Data section Start Marker

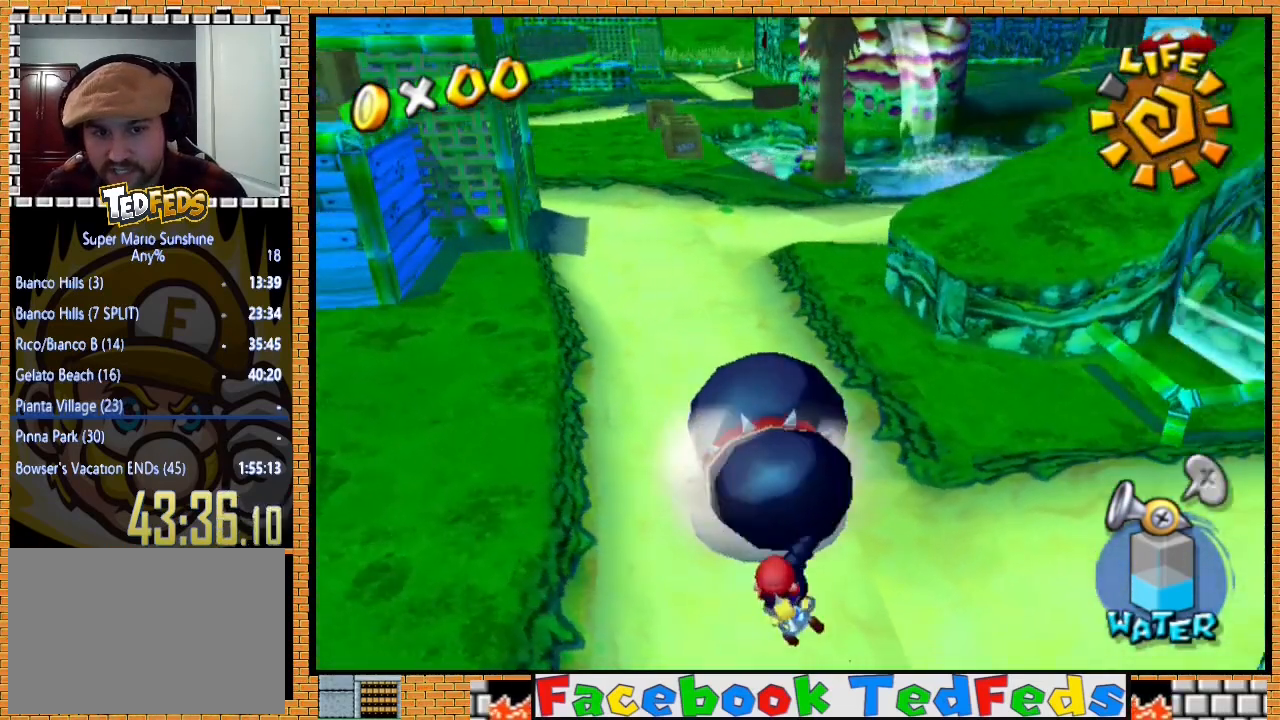
{"buttons": ["X"], "left_stick": "down", "right_stick": "center", "events": [[433, "left_stick", "down"]]}
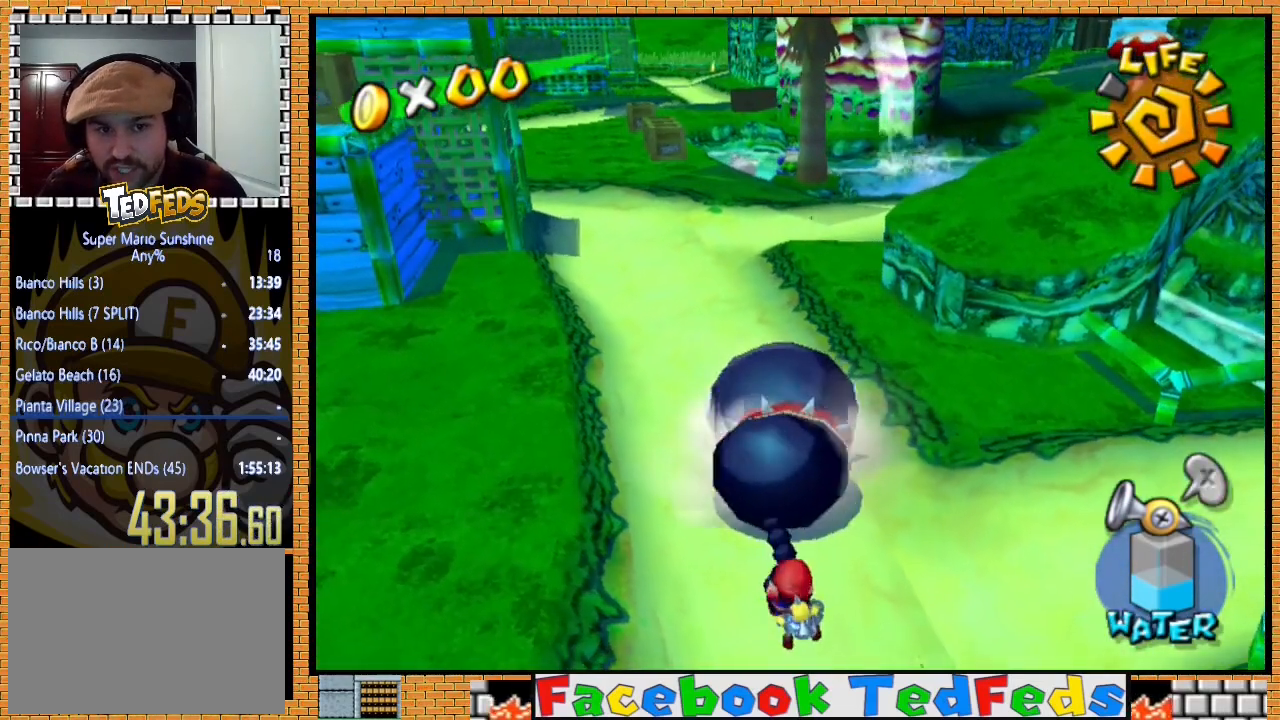
{"buttons": ["X"], "left_stick": "down-left", "right_stick": "center", "events": [[300, "left_stick", "down-left"]]}
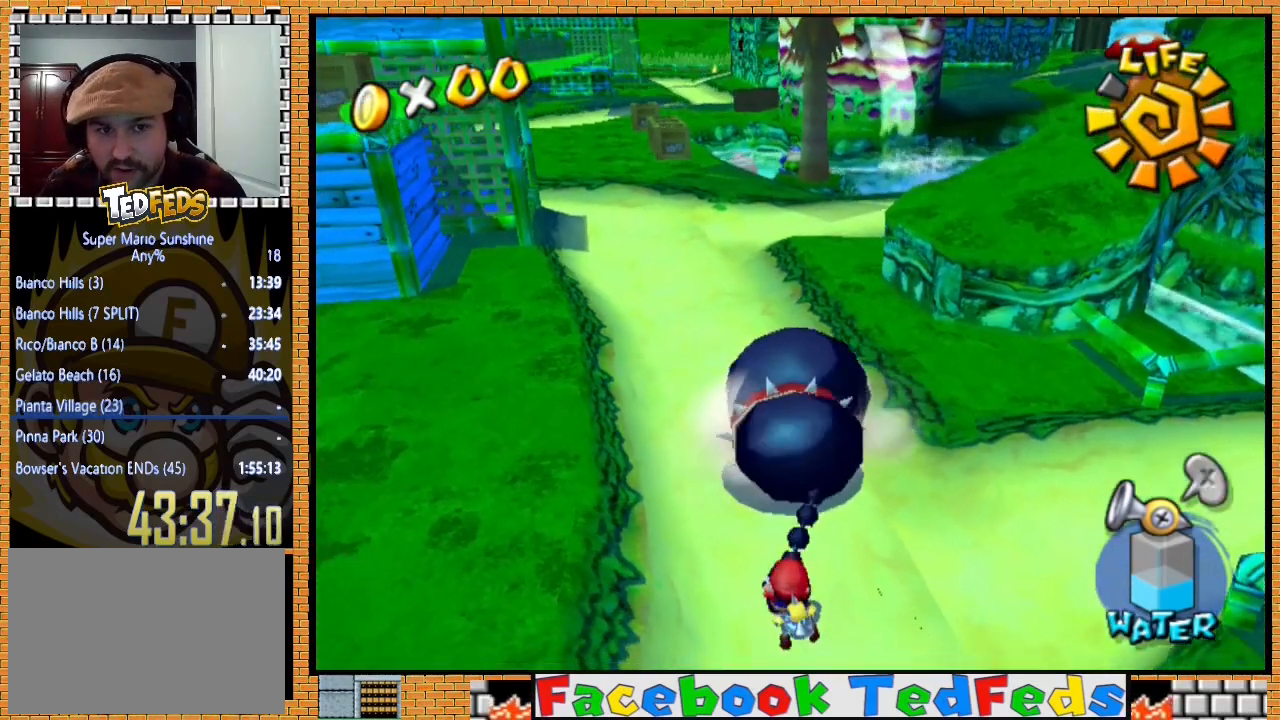
{"buttons": ["X"], "left_stick": "down", "right_stick": "center", "events": [[67, "left_stick", "down"]]}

Data section End Marker

• _Task instructions_
Reprint the data verbatim, pictures excluded.

• _Expected output_
{"buttons": ["X"], "left_stick": "down", "right_stick": "center", "events": [[433, "left_stick", "down"]]}
{"buttons": ["X"], "left_stick": "down-left", "right_stick": "center", "events": [[300, "left_stick", "down-left"]]}
{"buttons": ["X"], "left_stick": "down", "right_stick": "center", "events": [[67, "left_stick", "down"]]}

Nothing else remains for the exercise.